### Directions
Search the data for the string "Rendered", and report each line where it is found.

### Data for the task
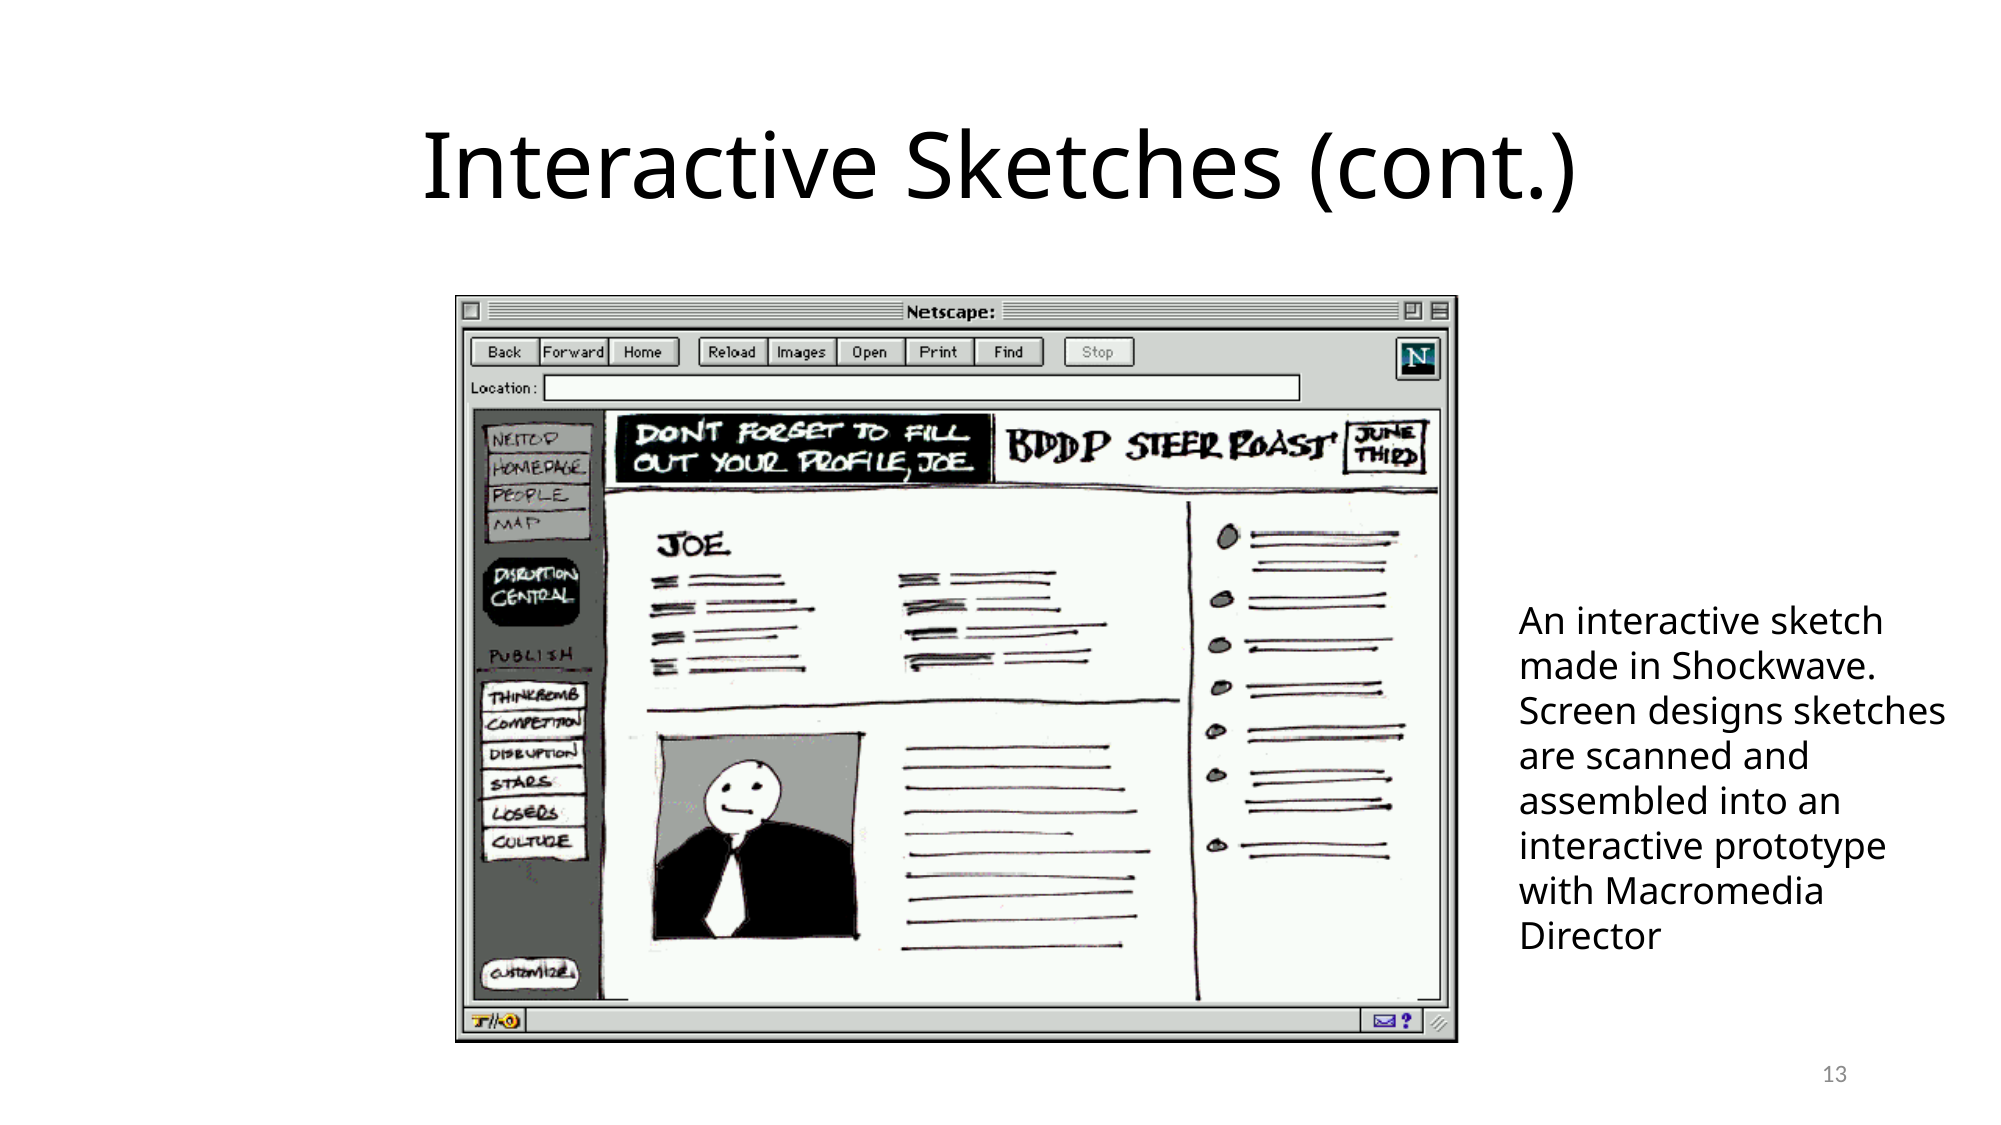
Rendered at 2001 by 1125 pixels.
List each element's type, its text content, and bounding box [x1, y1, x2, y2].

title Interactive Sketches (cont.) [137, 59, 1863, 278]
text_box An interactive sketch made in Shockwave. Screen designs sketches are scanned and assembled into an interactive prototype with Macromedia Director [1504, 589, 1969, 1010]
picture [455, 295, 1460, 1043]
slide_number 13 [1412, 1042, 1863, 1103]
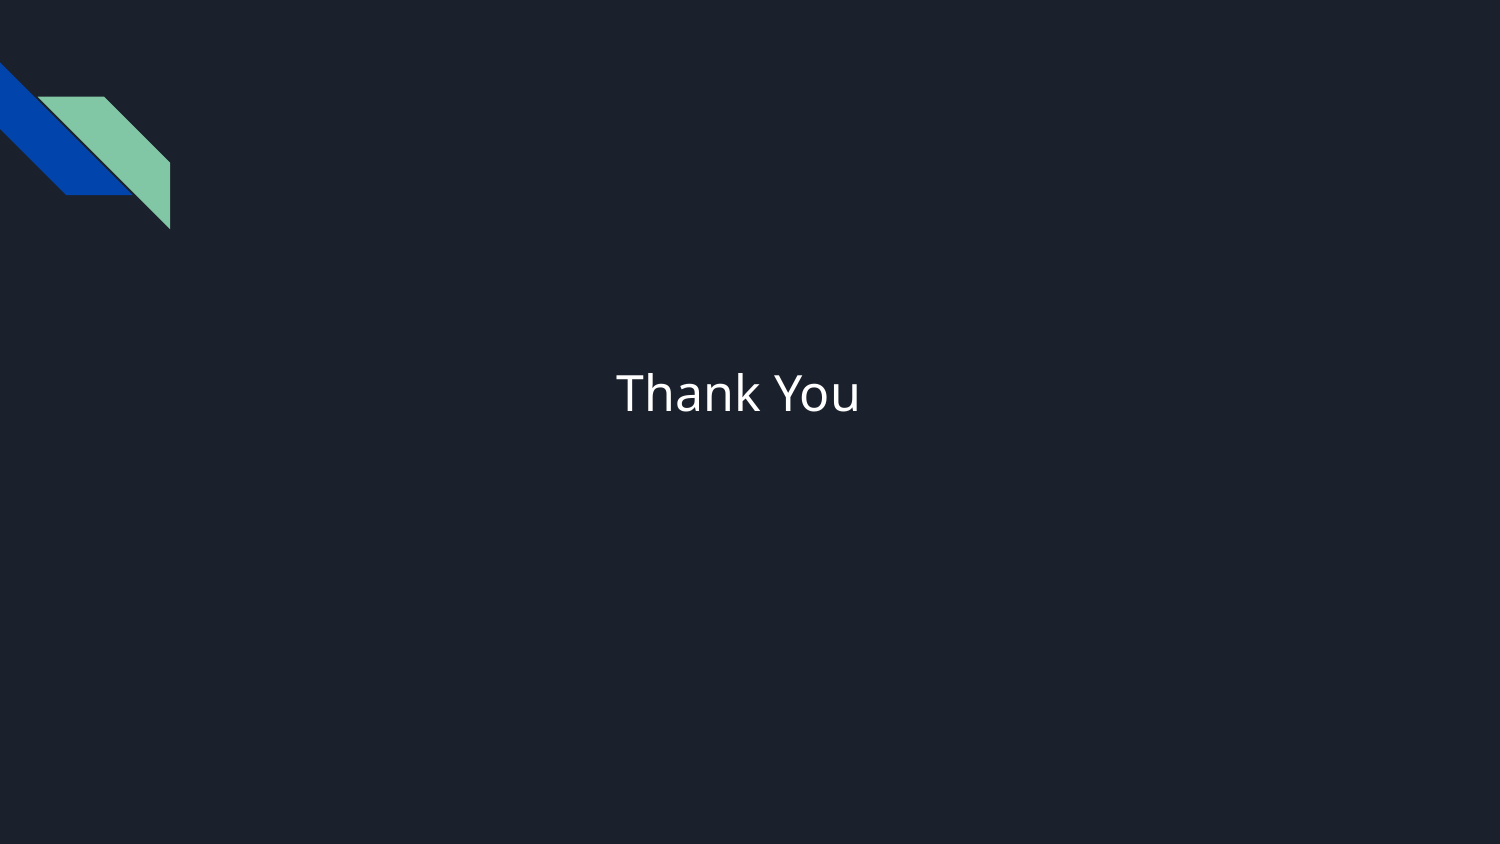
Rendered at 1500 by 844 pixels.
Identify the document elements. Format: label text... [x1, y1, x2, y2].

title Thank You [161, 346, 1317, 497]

...

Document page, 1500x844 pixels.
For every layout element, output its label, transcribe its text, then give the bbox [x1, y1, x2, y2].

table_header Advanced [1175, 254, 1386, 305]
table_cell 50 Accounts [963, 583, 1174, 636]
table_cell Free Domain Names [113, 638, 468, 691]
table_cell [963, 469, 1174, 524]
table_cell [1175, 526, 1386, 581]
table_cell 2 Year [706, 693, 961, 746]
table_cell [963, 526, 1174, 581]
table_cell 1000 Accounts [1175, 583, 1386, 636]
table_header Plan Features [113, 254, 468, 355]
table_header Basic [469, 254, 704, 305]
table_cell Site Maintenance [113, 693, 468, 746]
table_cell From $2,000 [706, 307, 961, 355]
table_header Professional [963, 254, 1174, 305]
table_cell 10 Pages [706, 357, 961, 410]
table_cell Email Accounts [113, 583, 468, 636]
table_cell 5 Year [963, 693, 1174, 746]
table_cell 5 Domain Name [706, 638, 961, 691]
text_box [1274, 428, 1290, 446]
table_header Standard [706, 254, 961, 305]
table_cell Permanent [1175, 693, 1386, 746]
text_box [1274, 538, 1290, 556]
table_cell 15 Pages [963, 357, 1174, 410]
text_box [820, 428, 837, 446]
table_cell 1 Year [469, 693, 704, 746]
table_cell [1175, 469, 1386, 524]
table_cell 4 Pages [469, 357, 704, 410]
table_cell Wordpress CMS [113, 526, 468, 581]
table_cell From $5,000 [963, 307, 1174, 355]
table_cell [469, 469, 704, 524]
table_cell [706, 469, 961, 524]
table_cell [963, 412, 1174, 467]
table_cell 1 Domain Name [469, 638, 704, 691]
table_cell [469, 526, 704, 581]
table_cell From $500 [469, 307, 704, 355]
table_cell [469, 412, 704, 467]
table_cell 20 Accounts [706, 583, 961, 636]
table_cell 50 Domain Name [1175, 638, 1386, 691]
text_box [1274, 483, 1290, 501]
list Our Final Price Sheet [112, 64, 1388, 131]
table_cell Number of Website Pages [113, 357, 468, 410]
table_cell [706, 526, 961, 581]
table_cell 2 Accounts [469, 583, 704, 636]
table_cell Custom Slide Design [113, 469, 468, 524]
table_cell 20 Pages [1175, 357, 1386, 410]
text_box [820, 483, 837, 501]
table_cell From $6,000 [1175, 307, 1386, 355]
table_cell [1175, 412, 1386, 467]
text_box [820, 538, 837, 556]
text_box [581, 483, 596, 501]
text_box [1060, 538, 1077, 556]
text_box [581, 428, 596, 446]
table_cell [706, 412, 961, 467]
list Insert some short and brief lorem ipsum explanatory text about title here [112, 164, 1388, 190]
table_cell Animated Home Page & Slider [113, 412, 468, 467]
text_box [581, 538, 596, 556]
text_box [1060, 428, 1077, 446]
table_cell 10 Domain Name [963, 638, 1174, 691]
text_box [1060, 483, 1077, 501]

### Result of the exercise
Rendered at 2001 by 1125 pixels.
Rendered at 1500 by 844 pixels.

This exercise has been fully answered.